### Work task
Extract each line of the records below that contains the word "output".

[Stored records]
□ □ □

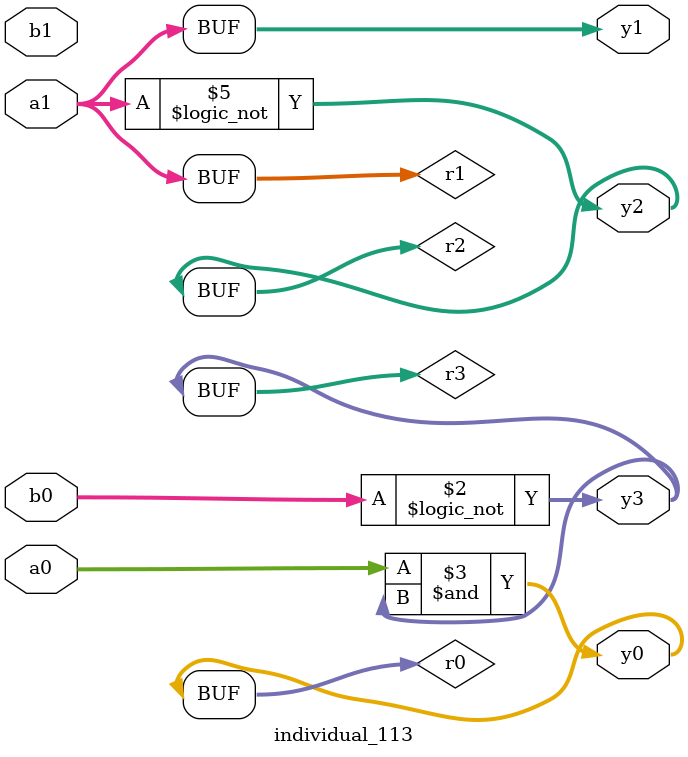
<source format=sv>
module individual_113(input logic [15:0] a1, input logic [15:0] a0, input logic [15:0] b1, input logic [15:0] b0, output logic [15:0] y3, output logic [15:0] y2, output logic [15:0] y1, output logic [15:0] y0);
logic [15:0] r0, r1, r2, r3; 
 always@(*) begin 
	 r0 = a0; r1 = a1; r2 = b0; r3 = b1; 
 	 r3 = ! r2 ;
 	 r0  &=  r3 ;
 	 r2 = ! a0 ;
 	 r2 = ! a1 ;
 	 y3 = r3; y2 = r2; y1 = r1; y0 = r0; 
end
endmodule
</source>
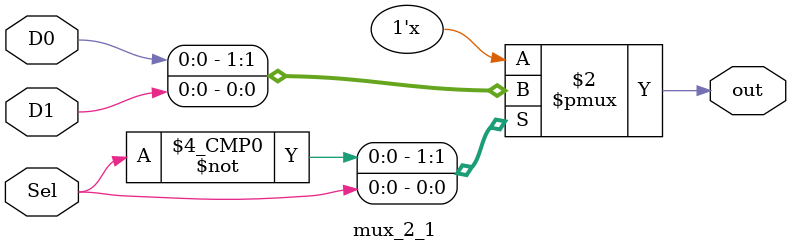
<source format=v>
module mux_2_1(out, D0, D1,Sel);
    input  D0, D1;
    input Sel; 
    output reg out;
    always @(*)
    begin
    case(Sel)
    1'b0: out<=D0;
    1'b1: out<=D1;
    default: out<=1'b0;
    endcase
    end
endmodule
</source>
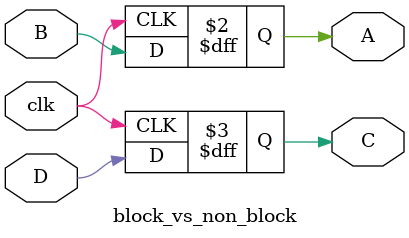
<source format=v>
module block_vs_non_block(input B, D, clk, output reg A, C);
    always @(posedge clk) begin
        A = B; // Blocking assignment
        C <= D; // Non-blocking assignment
        $display("Inside always: A=%b, C=%b", A, C);
    end
endmodule
</source>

□ □ □

### Solved exercise
module individual_113(input logic [15:0] a1, input logic [15:0] a0, input logic [15:0] b1, input logic [15:0] b0, output logic [15:0] y3, output logic [15:0] y2, output logic [15:0] y1, output logic [15:0] y0);
    output reg out;
module block_vs_non_block(input B, D, clk, output reg A, C);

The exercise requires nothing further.